- **Your assignment**: Type out all of the records below without changing a single character, and leave the pictures out.

- **Dataset entries**:
---
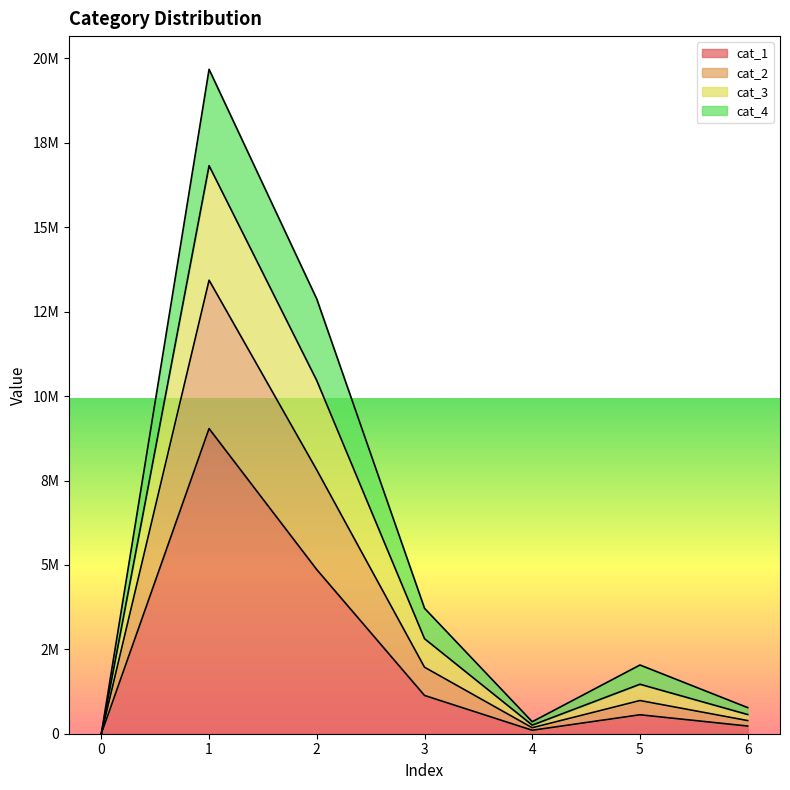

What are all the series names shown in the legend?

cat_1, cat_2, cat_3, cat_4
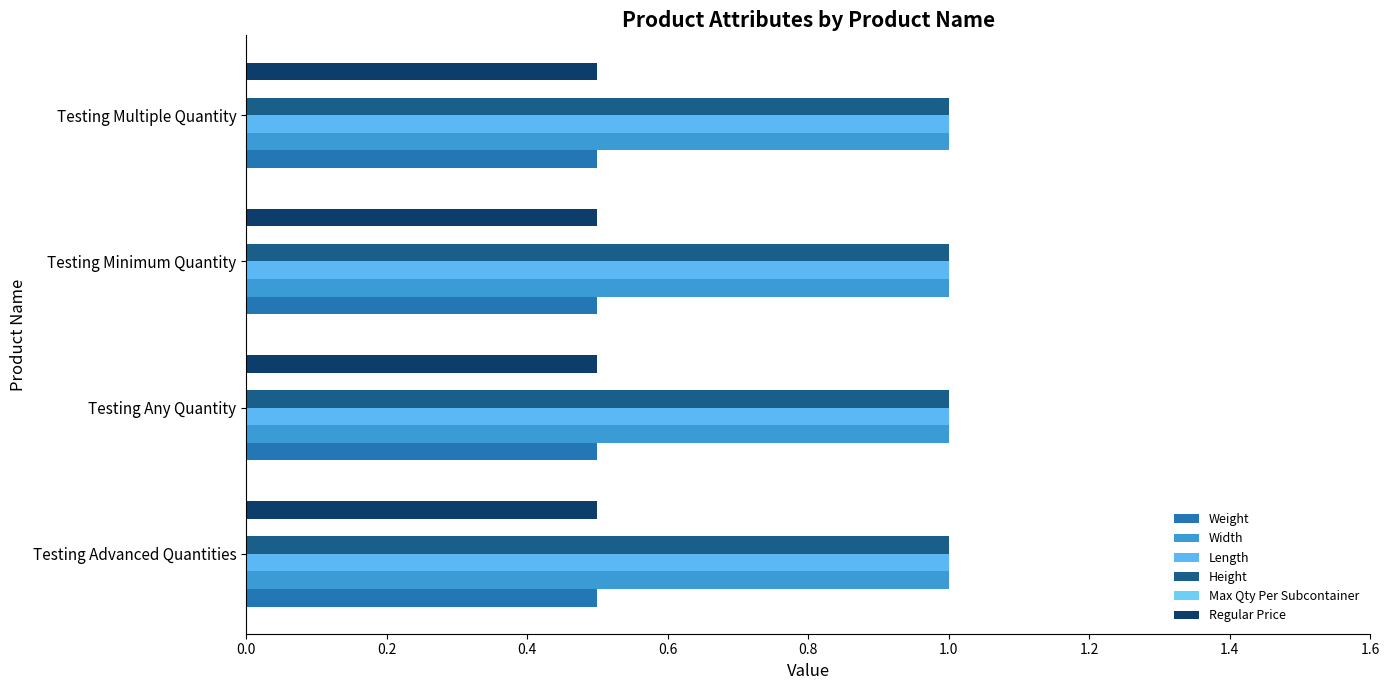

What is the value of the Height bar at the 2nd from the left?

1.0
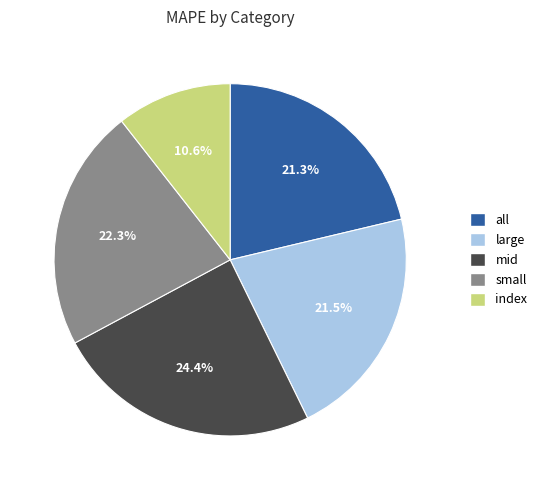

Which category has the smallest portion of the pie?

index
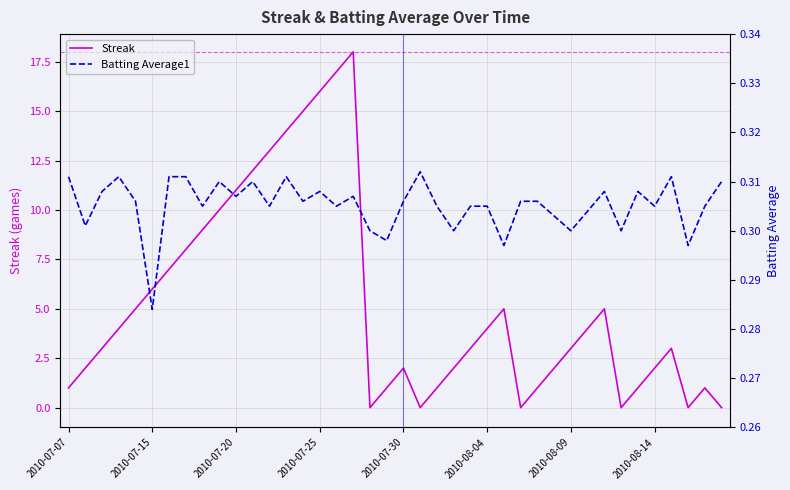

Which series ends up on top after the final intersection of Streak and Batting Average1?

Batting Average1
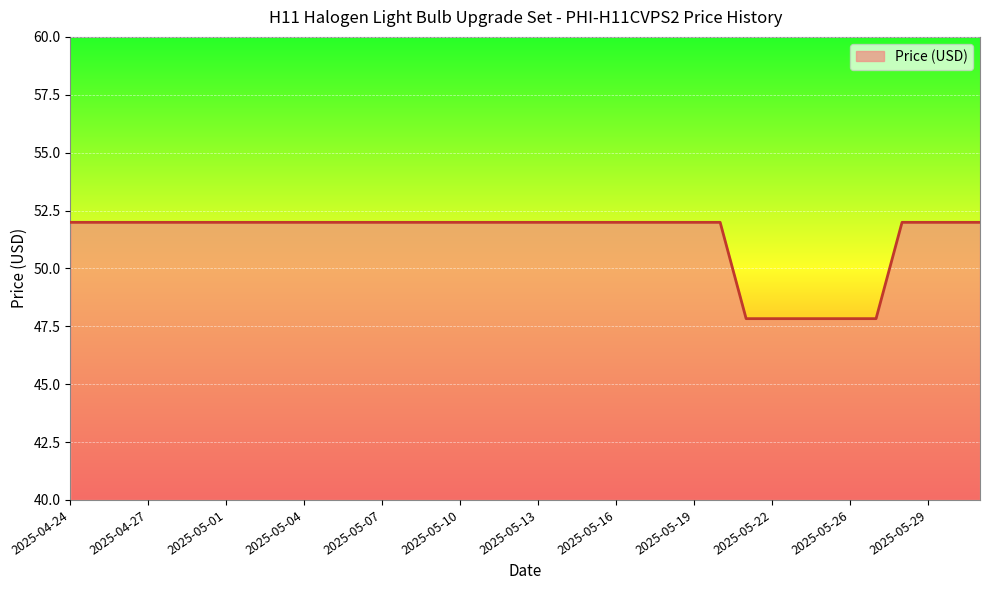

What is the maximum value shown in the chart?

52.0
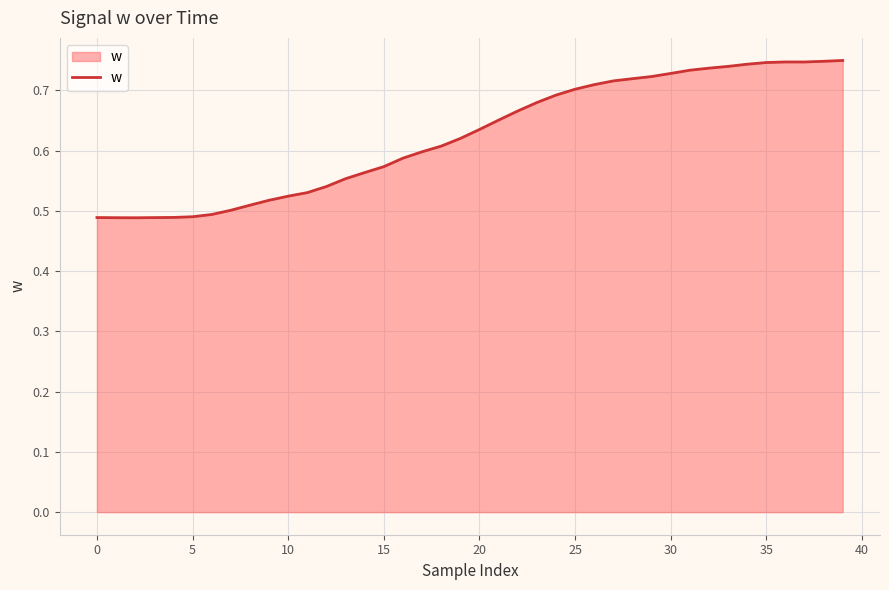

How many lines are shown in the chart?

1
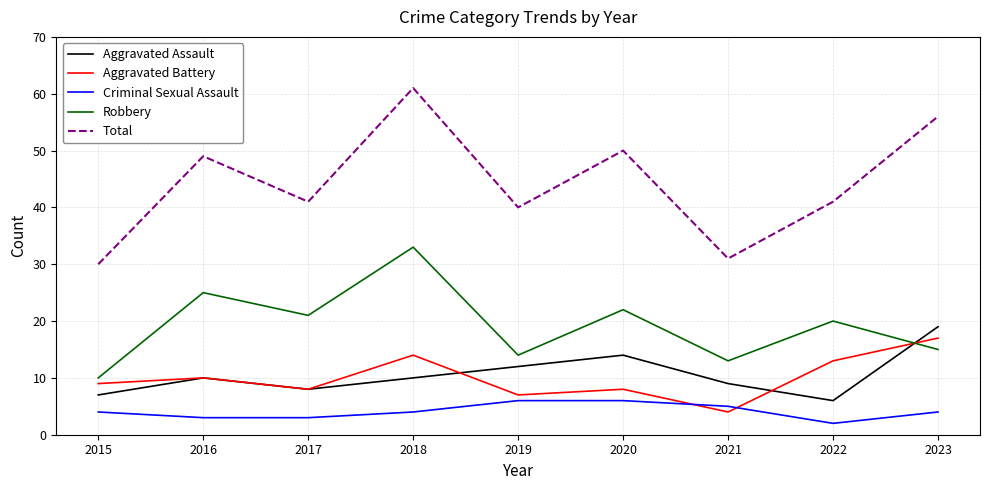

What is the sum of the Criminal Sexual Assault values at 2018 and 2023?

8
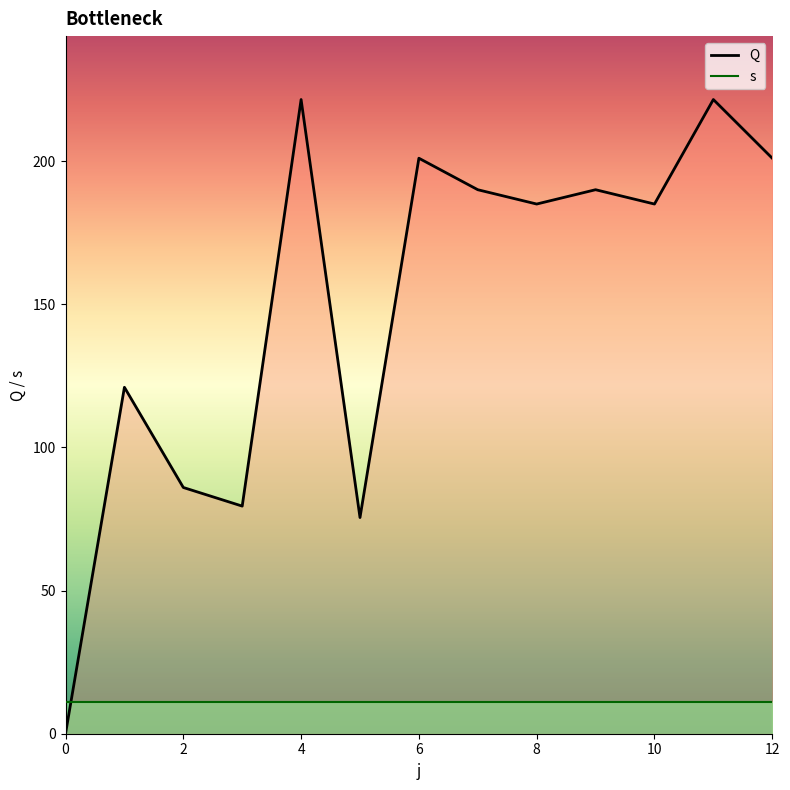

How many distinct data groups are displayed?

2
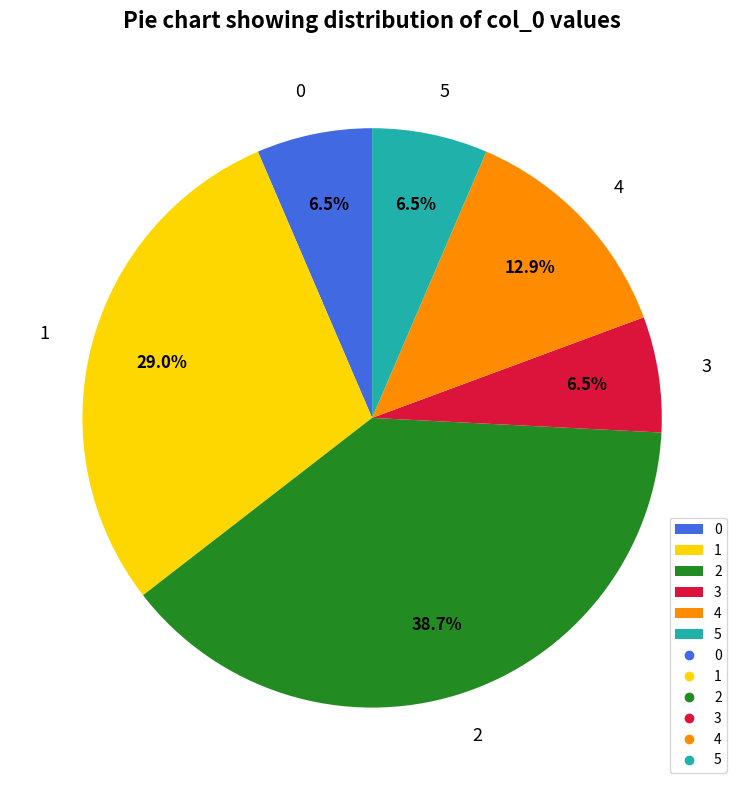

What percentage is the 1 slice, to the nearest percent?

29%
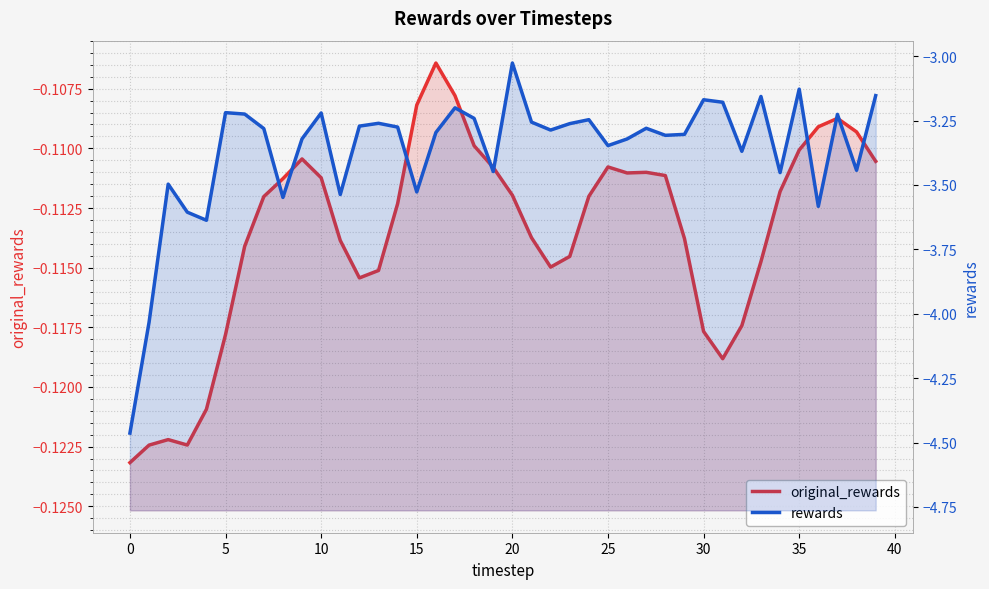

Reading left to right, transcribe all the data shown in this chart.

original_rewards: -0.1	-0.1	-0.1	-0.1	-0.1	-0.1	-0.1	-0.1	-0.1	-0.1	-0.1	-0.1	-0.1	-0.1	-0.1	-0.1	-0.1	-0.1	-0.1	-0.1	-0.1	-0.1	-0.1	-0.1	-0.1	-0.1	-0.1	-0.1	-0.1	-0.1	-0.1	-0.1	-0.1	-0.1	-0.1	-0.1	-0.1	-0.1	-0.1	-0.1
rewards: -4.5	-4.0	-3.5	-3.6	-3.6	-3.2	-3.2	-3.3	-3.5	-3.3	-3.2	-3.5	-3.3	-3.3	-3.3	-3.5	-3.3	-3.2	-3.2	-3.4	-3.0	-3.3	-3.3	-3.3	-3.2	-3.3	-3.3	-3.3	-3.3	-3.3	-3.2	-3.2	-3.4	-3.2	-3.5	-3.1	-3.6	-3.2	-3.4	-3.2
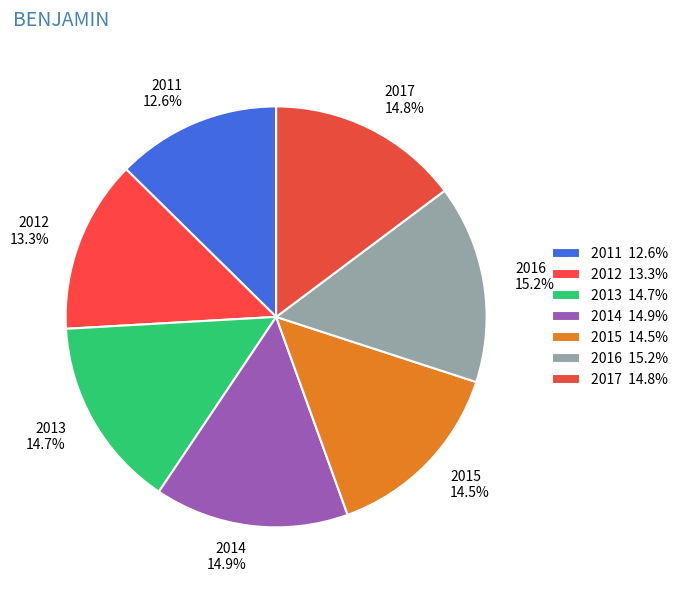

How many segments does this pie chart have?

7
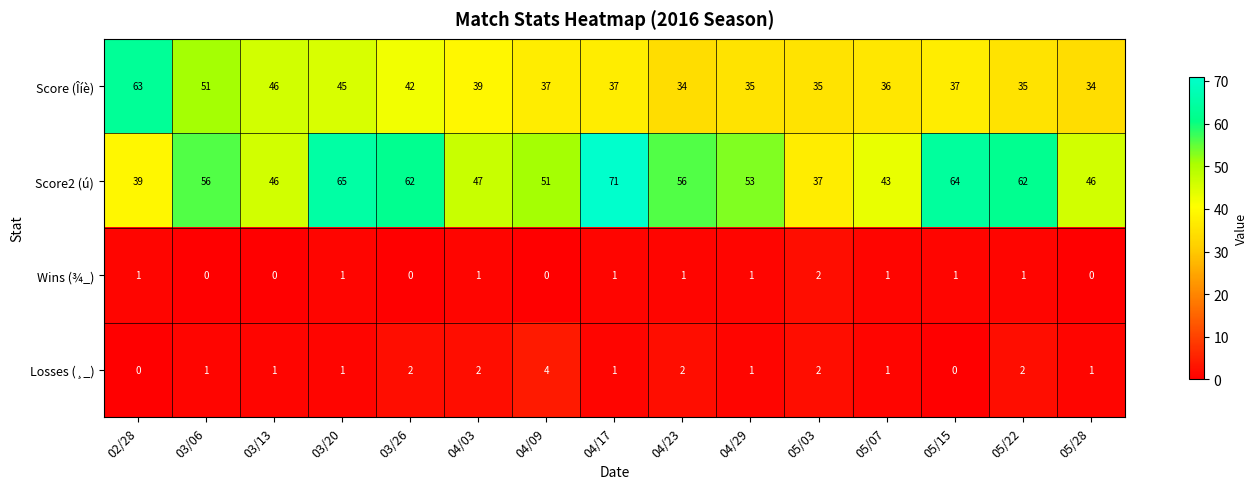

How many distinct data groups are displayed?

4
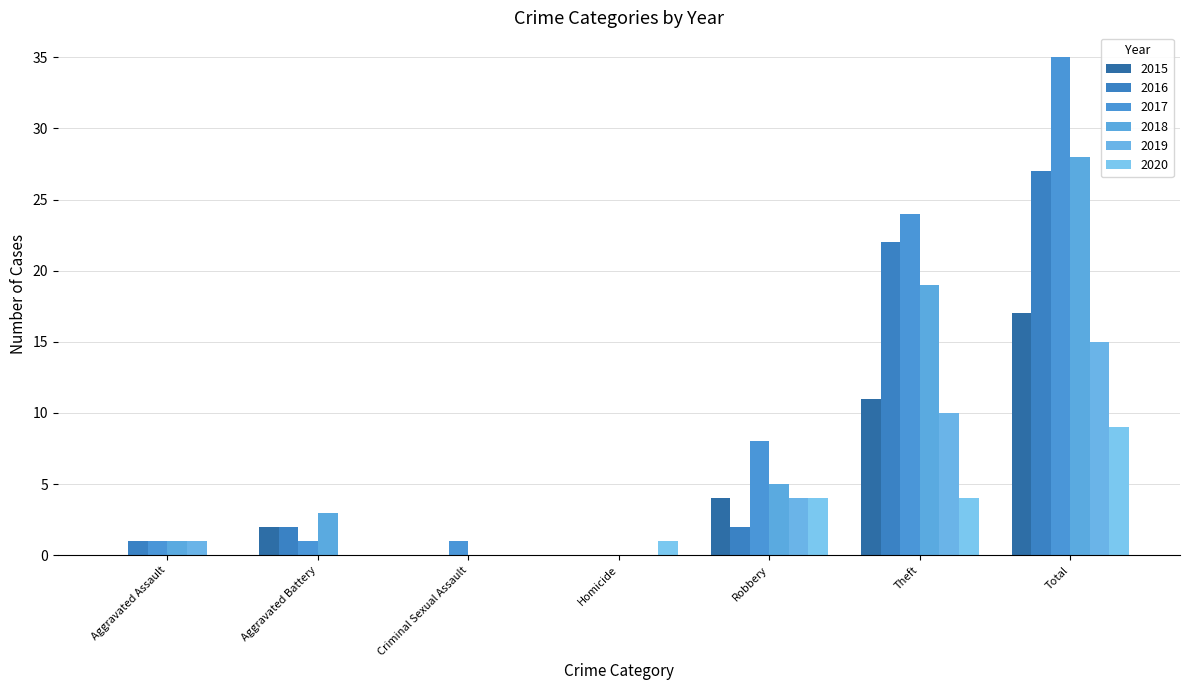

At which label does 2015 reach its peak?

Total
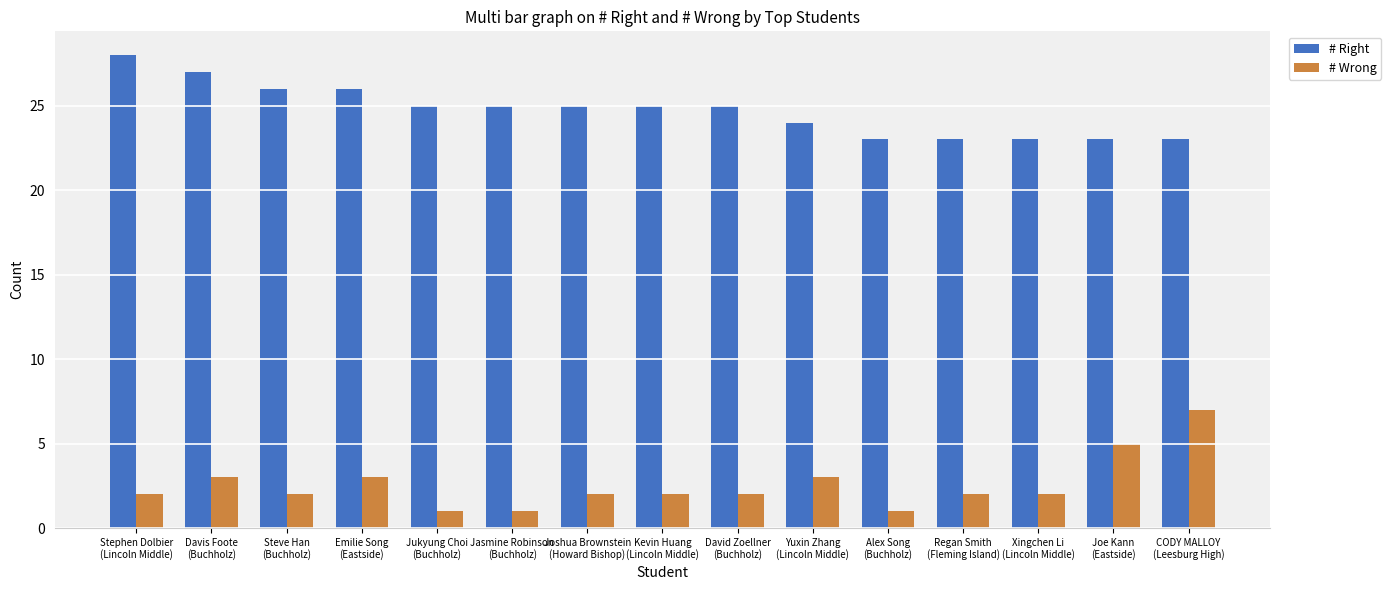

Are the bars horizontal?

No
---
- **Output of the task**:
What are all the series names shown in the legend?

cat_1, cat_2, cat_3, cat_4

What is the value of the Height bar at the 2nd from the left?

1.0

Which category has the smallest portion of the pie?

index

Which series ends up on top after the final intersection of Streak and Batting Average1?

Batting Average1

What is the maximum value shown in the chart?

52.0

How many lines are shown in the chart?

1

What is the sum of the Criminal Sexual Assault values at 2018 and 2023?

8

How many distinct data groups are displayed?

2

What percentage is the 1 slice, to the nearest percent?

29%

Reading left to right, transcribe all the data shown in this chart.

original_rewards: -0.1	-0.1	-0.1	-0.1	-0.1	-0.1	-0.1	-0.1	-0.1	-0.1	-0.1	-0.1	-0.1	-0.1	-0.1	-0.1	-0.1	-0.1	-0.1	-0.1	-0.1	-0.1	-0.1	-0.1	-0.1	-0.1	-0.1	-0.1	-0.1	-0.1	-0.1	-0.1	-0.1	-0.1	-0.1	-0.1	-0.1	-0.1	-0.1	-0.1
rewards: -4.5	-4.0	-3.5	-3.6	-3.6	-3.2	-3.2	-3.3	-3.5	-3.3	-3.2	-3.5	-3.3	-3.3	-3.3	-3.5	-3.3	-3.2	-3.2	-3.4	-3.0	-3.3	-3.3	-3.3	-3.2	-3.3	-3.3	-3.3	-3.3	-3.3	-3.2	-3.2	-3.4	-3.2	-3.5	-3.1	-3.6	-3.2	-3.4	-3.2

How many segments does this pie chart have?

7

How many distinct data groups are displayed?

4

At which label does 2015 reach its peak?

Total

Are the bars horizontal?

No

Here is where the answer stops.